Conventional glioblastoma is the most malignant brain tumor of all astrocytic tumors, categorized as WHO grade IV. GBMO is a subtype of cGBM, which is also categorized as WHO grade IV (1,5,19). GBMO has the pathological features of both glioblastoma and oligodendroglioma and also contains foci that resemble oligodendroglioma. These areas vary in size and frequency (1). Thus, GBMO can be histopathologically distinguished from cGBM and GBMO may differ from cGBM in our image analysis. It is of clinical importance that the prognosis of GBMO is better than that of cGBM because GBMO frequently involves the loss of heterozygosity (LOH) 1p/19q, which is a good prognostic factor in oligodendroglioma, IDH1 mutation, etc. (7–9,20,21). Several studies report that GBMO has a significantly better prognosis than cGBM (5,9,10,22).
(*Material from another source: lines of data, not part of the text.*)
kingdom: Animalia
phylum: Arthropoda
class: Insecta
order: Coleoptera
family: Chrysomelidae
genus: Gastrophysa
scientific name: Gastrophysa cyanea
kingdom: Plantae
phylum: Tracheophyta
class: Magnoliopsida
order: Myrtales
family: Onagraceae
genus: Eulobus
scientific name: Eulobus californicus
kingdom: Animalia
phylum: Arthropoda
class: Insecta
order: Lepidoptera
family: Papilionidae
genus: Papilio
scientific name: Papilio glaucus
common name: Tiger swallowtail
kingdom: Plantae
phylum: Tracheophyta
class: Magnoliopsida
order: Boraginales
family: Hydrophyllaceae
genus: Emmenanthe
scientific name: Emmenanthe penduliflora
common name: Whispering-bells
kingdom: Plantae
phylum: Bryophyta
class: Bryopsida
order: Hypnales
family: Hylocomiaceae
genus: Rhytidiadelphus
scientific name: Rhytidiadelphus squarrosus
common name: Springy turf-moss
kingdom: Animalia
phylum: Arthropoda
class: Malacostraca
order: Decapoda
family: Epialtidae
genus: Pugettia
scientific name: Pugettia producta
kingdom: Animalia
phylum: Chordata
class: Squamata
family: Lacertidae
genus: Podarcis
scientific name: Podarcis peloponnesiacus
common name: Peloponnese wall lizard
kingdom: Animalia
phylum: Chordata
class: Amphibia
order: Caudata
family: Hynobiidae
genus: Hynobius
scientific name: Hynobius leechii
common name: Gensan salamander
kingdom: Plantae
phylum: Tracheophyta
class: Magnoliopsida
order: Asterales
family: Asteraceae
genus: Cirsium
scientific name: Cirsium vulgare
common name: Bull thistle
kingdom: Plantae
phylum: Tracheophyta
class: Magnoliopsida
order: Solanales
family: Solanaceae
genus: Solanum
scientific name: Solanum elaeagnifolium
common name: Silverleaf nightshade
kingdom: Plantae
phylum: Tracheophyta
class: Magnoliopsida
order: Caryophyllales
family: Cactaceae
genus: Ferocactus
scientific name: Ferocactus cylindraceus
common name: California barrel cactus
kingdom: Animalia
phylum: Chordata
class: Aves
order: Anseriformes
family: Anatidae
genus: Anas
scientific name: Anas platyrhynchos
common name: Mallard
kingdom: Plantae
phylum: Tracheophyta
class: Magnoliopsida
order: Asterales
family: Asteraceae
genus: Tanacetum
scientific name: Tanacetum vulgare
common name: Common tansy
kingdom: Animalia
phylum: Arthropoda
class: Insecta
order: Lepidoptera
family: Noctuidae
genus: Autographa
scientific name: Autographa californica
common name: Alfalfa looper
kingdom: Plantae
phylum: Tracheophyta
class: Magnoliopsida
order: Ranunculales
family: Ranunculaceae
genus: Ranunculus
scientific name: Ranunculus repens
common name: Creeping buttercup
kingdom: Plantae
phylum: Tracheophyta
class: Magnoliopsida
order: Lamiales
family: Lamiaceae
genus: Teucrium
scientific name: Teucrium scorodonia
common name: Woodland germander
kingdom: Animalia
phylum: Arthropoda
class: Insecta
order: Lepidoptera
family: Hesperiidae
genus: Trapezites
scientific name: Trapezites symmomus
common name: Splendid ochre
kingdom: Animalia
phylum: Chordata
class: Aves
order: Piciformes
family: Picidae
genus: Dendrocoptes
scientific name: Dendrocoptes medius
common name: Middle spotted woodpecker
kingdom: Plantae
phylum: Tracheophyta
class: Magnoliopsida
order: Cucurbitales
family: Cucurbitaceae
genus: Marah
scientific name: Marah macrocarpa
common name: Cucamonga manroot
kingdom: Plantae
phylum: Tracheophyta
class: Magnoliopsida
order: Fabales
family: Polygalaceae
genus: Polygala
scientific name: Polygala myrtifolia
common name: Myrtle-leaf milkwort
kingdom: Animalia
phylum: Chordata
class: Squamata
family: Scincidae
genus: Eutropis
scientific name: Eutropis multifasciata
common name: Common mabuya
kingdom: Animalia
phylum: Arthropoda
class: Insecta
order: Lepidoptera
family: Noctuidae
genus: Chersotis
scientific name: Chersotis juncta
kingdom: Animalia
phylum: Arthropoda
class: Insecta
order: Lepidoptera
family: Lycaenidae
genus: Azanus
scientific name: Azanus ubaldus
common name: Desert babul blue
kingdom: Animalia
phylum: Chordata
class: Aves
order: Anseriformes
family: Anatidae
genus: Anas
Our patients with GBMO had a better prognosis (approximately 60%) compared to those with cGBM, although there was no statistical significance (Fig. 2). The prognosis of GBMO may be influenced by the oligodendroglioma component in the tumor. A high MIB-1 index indicates high proliferation and a bad prognostic factor (23). However, the MIB-1 of GBMO was higher than that of cGBM. This discrepancy needs further study through the evaluation of more GBMO cases.

This study contains several limitations. GBMO in the WHO classification 2007 is discouraged in the WHO classification 2016 (11). However, the WHO classification 2016 suggests that GBMO may consist of IDH-wild type glioblastoma, including, in particular, the small cell variant, given the morphological overlap with oligodendroglial cells, IDH-mutant glioblastoma, or IDH-mutant and 1p/19q codeleted anaplastic oligodendroglioma (11). IDH mutation was not checked in all cases because many of the patients were treated before the importance of genomic study had become widespread. We dealt with a small number of patients with GBMO because it is relatively rare. In image analysis, it may be difficult to find “cortical swelling without CE” if a radiologist is not familiar with the findings of oligodendroglial tumors, which may introduce a bias. Advanced image techniques such as SWI and texture analysis are becoming standard in tumor imaging (12,24). However, these techniques were not performed because of the retrospective nature of this study. In future studies, we need to review more patients with GBMO and to examine the findings of other modalities such as FDG-PET.

In conclusion, there is a significant difference in CE in MRI. Specifically, there is a significant difference in the findings of CE, which exhibit solid heterogeneous enhancement in GBMO instead of ring-like enhancement, compared with the findings of cGBM. In particular, cortical swelling without CE is significantly characteristic of GBMO. The finding of solid heterogeneous enhancement and cortical swelling without CE may indicate the existence of oligodendroglioma foci in the GBM.